== What needs to be done ==
Without including any images, please transcribe all the lines below exactly.
Top of Excerpted records
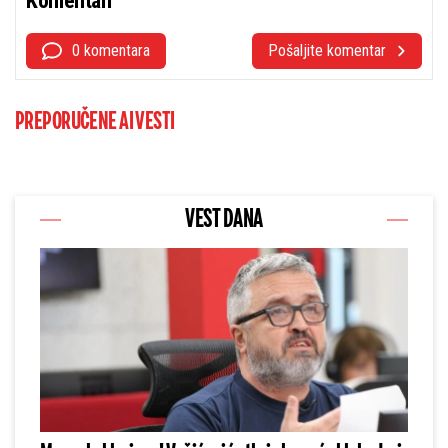
Komentari
0 komentara
Pošaljite komentar
PREPORUČENE AI VESTI
VEST DANA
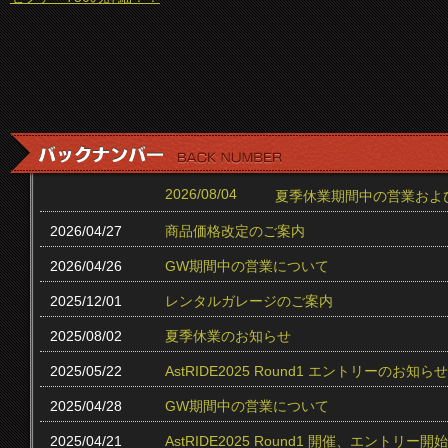
2026/08/04
夏季休業期間中の営業およ
2026/04/27
商品価格改定のご案内
2026/04/26
GW期間中の営業について
2025/12/01
レンタルガレージのご案内
2025/08/02
夏季休業のお知らせ
2025/05/22
AstRIDE2025 Round1 エントリーのお知らせ
2025/04/28
GW期間中の営業について
2025/04/21
AstRIDE2025 Round1 開催、エントリー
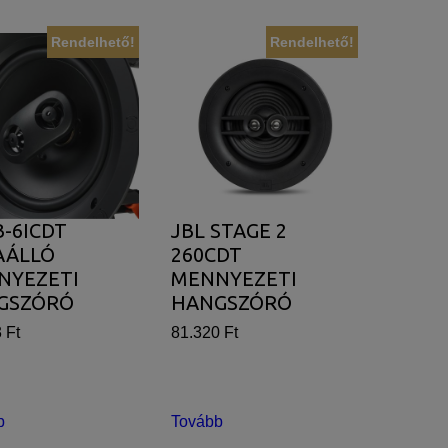
Rendelhető!
Rendelhető!
B-6ICDT
JBL STAGE 2
AÁLLÓ
260CDT
NYEZETI
MENNYEZETI
GSZÓRÓ
HANGSZÓRÓ
 Ft
81.320 Ft
b
Tovább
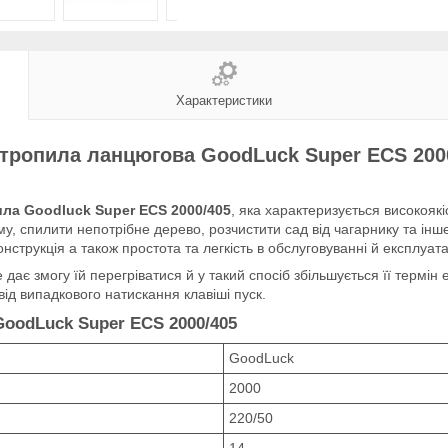
Характеристики
тропила ланцюгова GoodLuck Super ECS 200
ла Goodluck Super ECS 2000/405
, яка характеризується високояк
, спилити непотрібне дерево, розчистити сад від чагарнику та інше.
нструкція а також простота та легкість в обслуговуванні й експлуата
дає змогу їй перегріватися й у такий спосіб збільшується її термін 
від випадкового натискання клавіші пуск.
oodLuck Super ECS 2000/405
GoodLuck
2000
220/50
14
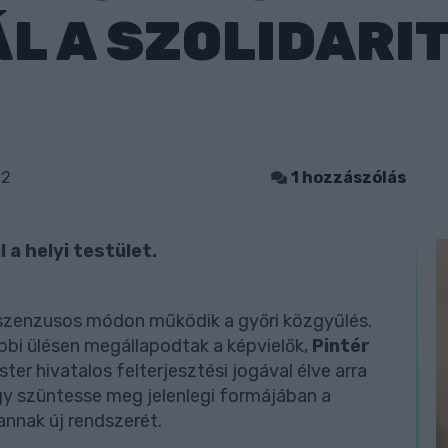
 A SZOLIDARIT
12
1 hozzászólás
 a helyi testület.
nszenzusos módon működik a győri közgyűlés.
óbbi ülésen megállapodtak a képvielők,
Pintér
hivatalos felterjesztési jogával élve arra
gy szüntesse meg jelenlegi formájában a
 annak új rendszerét.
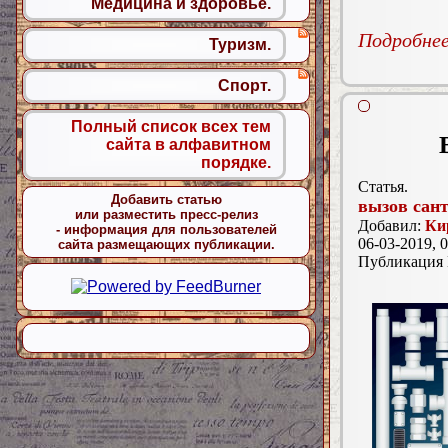
Медицина и здоровье.
Подробнее.
Туризм.
Спорт.
Полный список всех тем
сайта в алфавитном
порядке.
Статья.
Добавить статью
вызов сан
или разместить пресс-релиз
Добавил:
Ки
- информация для пользователей
06-03-2019, 0
сайта размещающих публикации.
Публикация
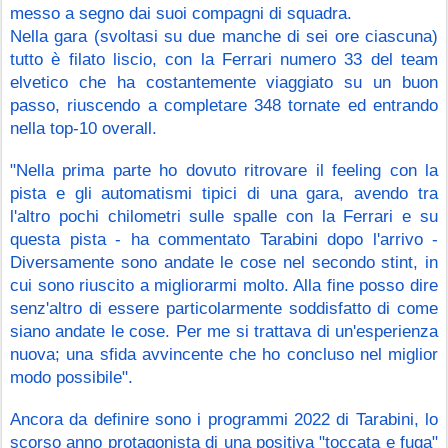
messo a segno dai suoi compagni di squadra.
Nella gara (svoltasi su due manche di sei ore ciascuna) 
tutto è filato liscio, con la Ferrari numero 33 del team 
elvetico che ha costantemente viaggiato su un buon 
passo, riuscendo a completare 348 tornate ed entrando 
nella top-10 overall.
"Nella prima parte ho dovuto ritrovare il feeling con la 
pista e gli automatismi tipici di una gara, avendo tra 
l'altro pochi chilometri sulle spalle con la Ferrari e su 
questa pista - ha commentato Tarabini dopo l'arrivo - 
Diversamente sono andate le cose nel secondo stint, in 
cui sono riuscito a migliorarmi molto. Alla fine posso dire 
senz'altro di essere particolarmente soddisfatto di come 
siano andate le cose. Per me si trattava di un'esperienza 
nuova; una sfida avvincente che ho concluso nel miglior 
modo possibile".
Ancora da definire sono i programmi 2022 di Tarabini, lo 
scorso anno protagonista di una positiva "toccata e fuga" 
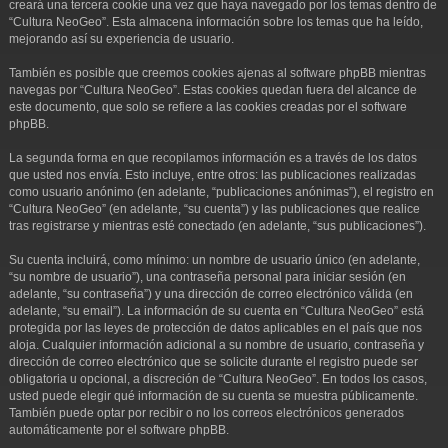
creará una tercera cookie una vez que haya navegado por los temas dentro de
“Cultura NeoGeo”. Esta almacena información sobre los temas que ha leído,
mejorando así su experiencia de usuario.
También es posible que creemos cookies ajenas al software phpBB mientras
navegas por “Cultura NeoGeo”. Estas cookies quedan fuera del alcance de
este documento, que solo se refiere a las cookies creadas por el software
phpBB.
La segunda forma en que recopilamos información es a través de los datos
que usted nos envía. Esto incluye, entre otros: las publicaciones realizadas
como usuario anónimo (en adelante, “publicaciones anónimas”), el registro en
“Cultura NeoGeo” (en adelante, “su cuenta”) y las publicaciones que realice
tras registrarse y mientras esté conectado (en adelante, “sus publicaciones”).
Su cuenta incluirá, como mínimo: un nombre de usuario único (en adelante,
“su nombre de usuario”), una contraseña personal para iniciar sesión (en
adelante, “su contraseña”) y una dirección de correo electrónico válida (en
adelante, “su email”). La información de su cuenta en “Cultura NeoGeo” está
protegida por las leyes de protección de datos aplicables en el país que nos
aloja. Cualquier información adicional a su nombre de usuario, contraseña y
dirección de correo electrónico que se solicite durante el registro puede ser
obligatoria u opcional, a discreción de “Cultura NeoGeo”. En todos los casos,
usted puede elegir qué información de su cuenta se muestra públicamente.
También puede optar por recibir o no los correos electrónicos generados
automáticamente por el software phpBB.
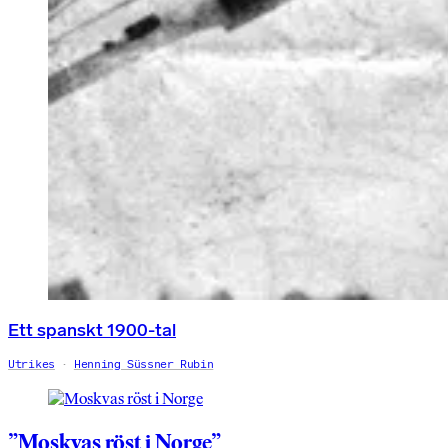
Ett spanskt 1900-tal
Utrikes
Henning Süssner Rubin
”Moskvas röst i Norge”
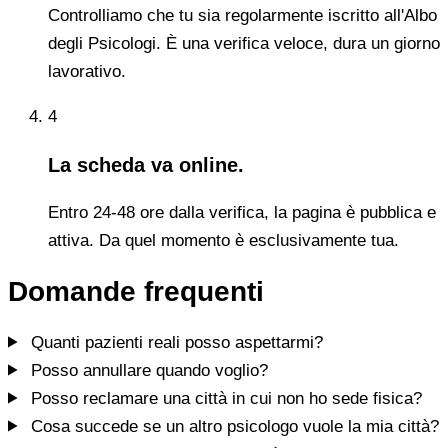
Controlliamo che tu sia regolarmente iscritto all'Albo
degli Psicologi. È una verifica veloce, dura un giorno
lavorativo.
4
La scheda va online.
Entro 24-48 ore dalla verifica, la pagina è pubblica e
attiva. Da quel momento è esclusivamente tua.
Domande frequenti
Quanti pazienti reali posso aspettarmi?
Posso annullare quando voglio?
Posso reclamare una città in cui non ho sede fisica?
Cosa succede se un altro psicologo vuole la mia città?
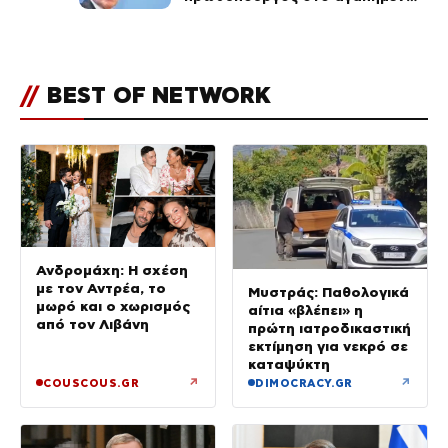
του Πόρτο Χέλι
//
BEST OF NETWORK
Ανδρομάχη: Η σχέση
με τον Αντρέα, το
Μυστράς: Παθολογικά
μωρό και ο χωρισμός
αίτια «βλέπει» η
από τον Λιβάνη
πρώτη ιατροδικαστική
εκτίμηση για νεκρό σε
καταψύκτη
↗
↗
COUSCOUS.GR
DIMOCRACY.GR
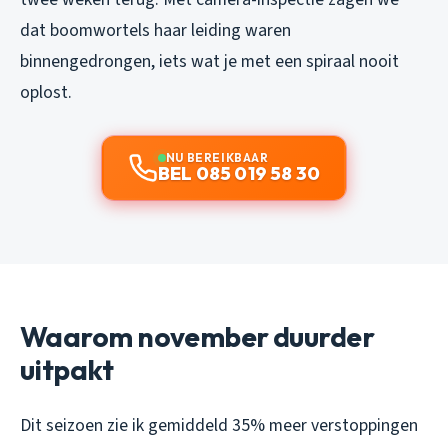
dat boomwortels haar leiding waren
binnengedrongen, iets wat je met een spiraal nooit
oplost.
NU BEREIKBAAR
BEL 085 019 58 30
Waarom november duurder
uitpakt
Dit seizoen zie ik gemiddeld 35% meer verstoppingen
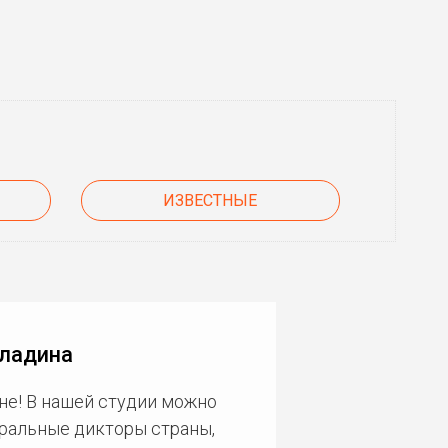
ИЗВЕСТНЫЕ
аладина
не! В нашей студии можно
еральные дикторы страны,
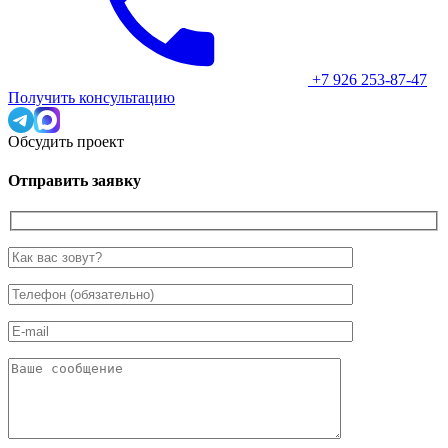
+7 926 253-87-47
Получить консультацию
Обсудить проект
Отправить заявку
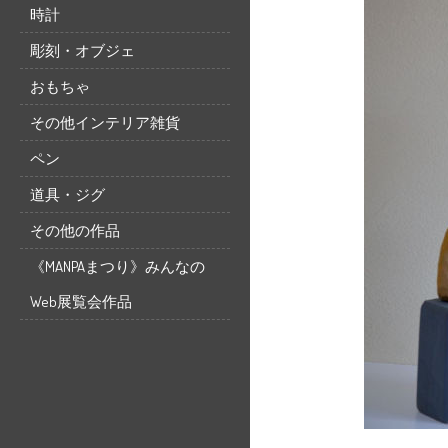
時計
彫刻・オブジェ
おもちゃ
その他インテリア雑貨
ペン
道具・ジグ
その他の作品
《MANPAまつり》みんなの
Web展覧会作品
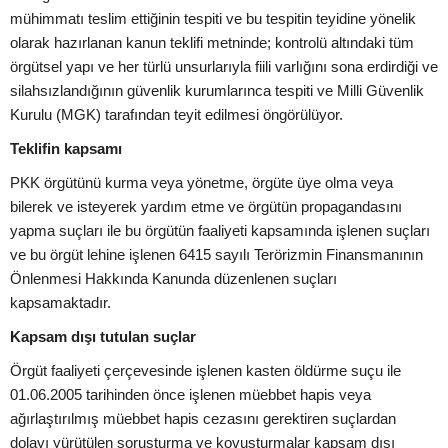
mühimmatı teslim ettiğinin tespiti ve bu tespitin teyidine yönelik
olarak hazırlanan kanun teklifi metninde; kontrolü altındaki tüm
örgütsel yapı ve her türlü unsurlarıyla fiili varlığını sona erdirdiği ve
silahsızlandığının güvenlik kurumlarınca tespiti ve Milli Güvenlik
Kurulu (MGK) tarafından teyit edilmesi öngörülüyor.
Teklifin kapsamı
PKK örgütünü kurma veya yönetme, örgüte üye olma veya
bilerek ve isteyerek yardım etme ve örgütün propagandasını
yapma suçları ile bu örgütün faaliyeti kapsamında işlenen suçları
ve bu örgüt lehine işlenen 6415 sayılı Terörizmin Finansmanının
Önlenmesi Hakkında Kanunda düzenlenen suçları
kapsamaktadır.
Kapsam dışı tutulan suçlar
Örgüt faaliyeti çerçevesinde işlenen kasten öldürme suçu ile
01.06.2005 tarihinden önce işlenen müebbet hapis veya
ağırlaştırılmış müebbet hapis cezasını gerektiren suçlardan
dolayı yürütülen soruşturma ve kovuşturmalar kapsam dışı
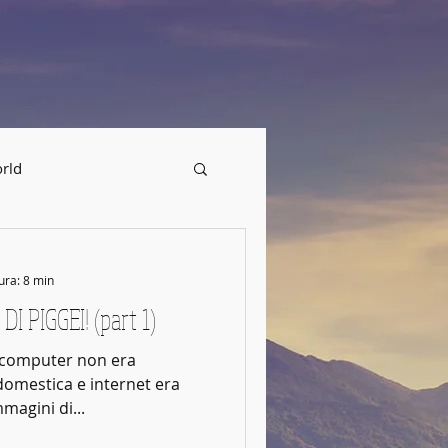
MUSIC
rld
ura: 8 min
 PIGGEI! (part 1)
l computer non era
 domestica e internet era
magini di...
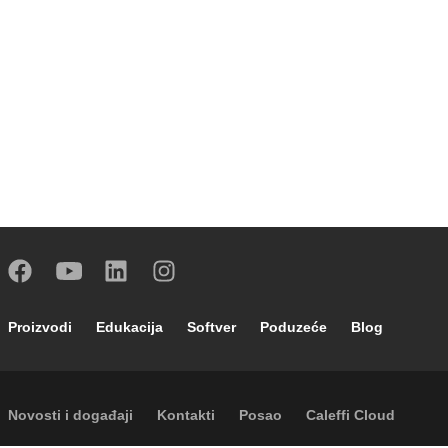
Footer main navigation
Proizvodi
Edukacija
Softver
Poduzeće
Blog
Footer secondary navigation
Novosti i događaji
Kontakti
Posao
Caleffi Cloud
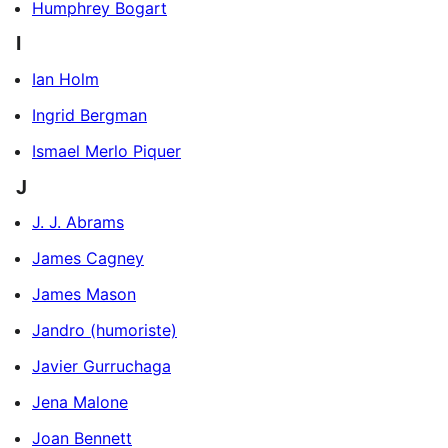
Humphrey Bogart
I
Ian Holm
Ingrid Bergman
Ismael Merlo Piquer
J
J. J. Abrams
James Cagney
James Mason
Jandro (humoriste)
Javier Gurruchaga
Jena Malone
Joan Bennett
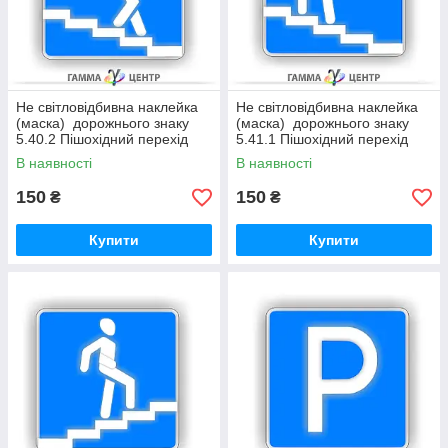
Не світловідбивна наклейка
Не світловідбивна наклейка
(маска) дорожнього знаку
(маска) дорожнього знаку
5.40.2 Пішохідний перехід
5.41.1 Пішохідний перехід
В наявності
В наявності
150
150
₴
₴
Купити
Купити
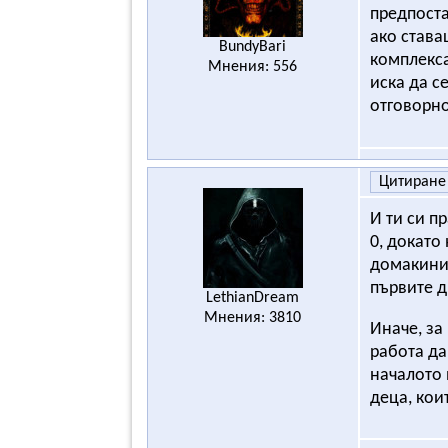
предпоста
ако става
BundyBari
комплекса
Мнения: 556
иска да с
отговорн
Цитиране
И ти си п
0, докато
домакини.
първите д
LethianDream
Мнения: 3810
Иначе, за
работа да
началото 
деца, кои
Bottom of Excerpted records
== Result of this exercise ==
Komentari
0 komentara
Pošaljite komentar
PREPORUČENE AI VESTI
VEST DANA
2026/08/04
夏季休業期間中の営業およ
2026/04/27
商品価格改定のご案内
2026/04/26
GW期間中の営業について
2025/12/01
レンタルガレージのご案内
2025/08/02
夏季休業のお知らせ
2025/05/22
AstRIDE2025 Round1 エントリーのお知らせ
2025/04/28
GW期間中の営業について
2025/04/21
AstRIDE2025 Round1 開催、エントリー
Rendelhető!
Rendelhető!
B-6ICDT
JBL STAGE 2
AÁLLÓ
260CDT
NYEZETI
MENNYEZETI
GSZÓRÓ
HANGSZÓRÓ
 Ft
81.320 Ft
b
Tovább
Характеристики
тропила ланцюгова GoodLuck Super ECS 200
ла Goodluck Super ECS 2000/405
, яка характеризується високояк
, спилити непотрібне дерево, розчистити сад від чагарнику та інше.
нструкція а також простота та легкість в обслуговуванні й експлуата
дає змогу їй перегріватися й у такий спосіб збільшується її термін 
від випадкового натискання клавіші пуск.
oodLuck Super ECS 2000/405
GoodLuck
2000
220/50
14
 A SZOLIDARIT
12
1 hozzászólás
 a helyi testület.
nszenzusos módon működik a győri közgyűlés.
óbbi ülésen megállapodtak a képvielők,
Pintér
hivatalos felterjesztési jogával élve arra
gy szüntesse meg jelenlegi formájában a
 annak új rendszerét.
Медицина и здоровье.
Подробнее.
Туризм.
Спорт.
Полный список всех тем
сайта в алфавитном
порядке.
Статья.
Добавить статью
вызов сан
или разместить пресс-релиз
Добавил:
Ки
- информация для пользователей
06-03-2019, 0
сайта размещающих публикации.
Публикация
messo a segno dai suoi compagni di squadra.
Nella gara (svoltasi su due manche di sei ore ciascuna) 
tutto è filato liscio, con la Ferrari numero 33 del team 
elvetico che ha costantemente viaggiato su un buon 
passo, riuscendo a completare 348 tornate ed entrando 
nella top-10 overall.
"Nella prima parte ho dovuto ritrovare il feeling con la 
pista e gli automatismi tipici di una gara, avendo tra 
l'altro pochi chilometri sulle spalle con la Ferrari e su 
questa pista - ha commentato Tarabini dopo l'arrivo - 
Diversamente sono andate le cose nel secondo stint, in 
cui sono riuscito a migliorarmi molto. Alla fine posso dire 
senz'altro di essere particolarmente soddisfatto di come 
siano andate le cose. Per me si trattava di un'esperienza 
nuova; una sfida avvincente che ho concluso nel miglior 
modo possibile".
Ancora da definire sono i programmi 2022 di Tarabini, lo 
scorso anno protagonista di una positiva "toccata e fuga" 
creará una tercera cookie una vez que haya navegado por los temas dentro de
“Cultura NeoGeo”. Esta almacena información sobre los temas que ha leído,
mejorando así su experiencia de usuario.
También es posible que creemos cookies ajenas al software phpBB mientras
navegas por “Cultura NeoGeo”. Estas cookies quedan fuera del alcance de
este documento, que solo se refiere a las cookies creadas por el software
phpBB.
La segunda forma en que recopilamos información es a través de los datos
que usted nos envía. Esto incluye, entre otros: las publicaciones realizadas
como usuario anónimo (en adelante, “publicaciones anónimas”), el registro en
“Cultura NeoGeo” (en adelante, “su cuenta”) y las publicaciones que realice
tras registrarse y mientras esté conectado (en adelante, “sus publicaciones”).
Su cuenta incluirá, como mínimo: un nombre de usuario único (en adelante,
“su nombre de usuario”), una contraseña personal para iniciar sesión (en
adelante, “su contraseña”) y una dirección de correo electrónico válida (en
adelante, “su email”). La información de su cuenta en “Cultura NeoGeo” está
protegida por las leyes de protección de datos aplicables en el país que nos
aloja. Cualquier información adicional a su nombre de usuario, contraseña y
dirección de correo electrónico que se solicite durante el registro puede ser
obligatoria u opcional, a discreción de “Cultura NeoGeo”. En todos los casos,
usted puede elegir qué información de su cuenta se muestra públicamente.
También puede optar por recibir o no los correos electrónicos generados
automáticamente por el software phpBB.
Ett spanskt 1900-tal
Utrikes
Henning Süssner Rubin
”Moskvas röst i Norge”
Controlliamo che tu sia regolarmente iscritto all'Albo
degli Psicologi. È una verifica veloce, dura un giorno
lavorativo.
4
La scheda va online.
Entro 24-48 ore dalla verifica, la pagina è pubblica e
attiva. Da quel momento è esclusivamente tua.
Domande frequenti
Quanti pazienti reali posso aspettarmi?
Posso annullare quando voglio?
Posso reclamare una città in cui non ho sede fisica?
Cosa succede se un altro psicologo vuole la mia città?
του Πόρτο Χέλι
//
BEST OF NETWORK
Ανδρομάχη: Η σχέση
με τον Αντρέα, το
Μυστράς: Παθολογικά
μωρό και ο χωρισμός
αίτια «βλέπει» η
από τον Λιβάνη
πρώτη ιατροδικαστική
εκτίμηση για νεκρό σε
καταψύκτη
↗
↗
COUSCOUS.GR
DIMOCRACY.GR
dat boomwortels haar leiding waren
binnengedrongen, iets wat je met een spiraal nooit
oplost.
NU BEREIKBAAR
BEL 085 019 58 30
Waarom november duurder
uitpakt
Dit seizoen zie ik gemiddeld 35% meer verstoppingen
ИЗВЕСТНЫЕ
аладина
не! В нашей студии можно
еральные дикторы страны,
+7 926 253-87-47
Получить консультацию
Обсудить проект
Отправить заявку
時計
彫刻・オブジェ
おもちゃ
その他インテリア雑貨
ペン
道具・ジグ
その他の作品
《MANPAまつり》みんなの
Web展覧会作品
mühimmatı teslim ettiğinin tespiti ve bu tespitin teyidine yönelik
olarak hazırlanan kanun teklifi metninde; kontrolü altındaki tüm
örgütsel yapı ve her türlü unsurlarıyla fiili varlığını sona erdirdiği ve
silahsızlandığının güvenlik kurumlarınca tespiti ve Milli Güvenlik
Kurulu (MGK) tarafından teyit edilmesi öngörülüyor.
Teklifin kapsamı
PKK örgütünü kurma veya yönetme, örgüte üye olma veya
bilerek ve isteyerek yardım etme ve örgütün propagandasını
yapma suçları ile bu örgütün faaliyeti kapsamında işlenen suçları
ve bu örgüt lehine işlenen 6415 sayılı Terörizmin Finansmanının
Önlenmesi Hakkında Kanunda düzenlenen suçları
kapsamaktadır.
Kapsam dışı tutulan suçlar
Örgüt faaliyeti çerçevesinde işlenen kasten öldürme suçu ile
01.06.2005 tarihinden önce işlenen müebbet hapis veya
ağırlaştırılmış müebbet hapis cezasını gerektiren suçlardan
dolayı yürütülen soruşturma ve kovuşturmalar kapsam dışı
MUSIC
rld
ura: 8 min
 PIGGEI! (part 1)
l computer non era
 domestica e internet era
magini di...
Footer main navigation
Proizvodi
Edukacija
Softver
Poduzeće
Blog
Footer secondary navigation
Novosti i događaji
Kontakti
Posao
Caleffi Cloud
Humphrey Bogart
I
Ian Holm
Ingrid Bergman
Ismael Merlo Piquer
J
J. J. Abrams
James Cagney
James Mason
Jandro (humoriste)
Javier Gurruchaga
Jena Malone
Joan Bennett
Не світловідбивна наклейка
Не світловідбивна наклейка
(маска) дорожнього знаку
(маска) дорожнього знаку
5.40.2 Пішохідний перехід
5.41.1 Пішохідний перехід
В наявності
В наявності
150
150
₴
₴
Купити
Купити
предпоста
ако става
BundyBari
комплекса
Мнения: 556
иска да с
отговорн
Цитиране
И ти си п
0, докато
домакини.
първите д
LethianDream
Мнения: 3810
Иначе, за
работа да
началото 
деца, кои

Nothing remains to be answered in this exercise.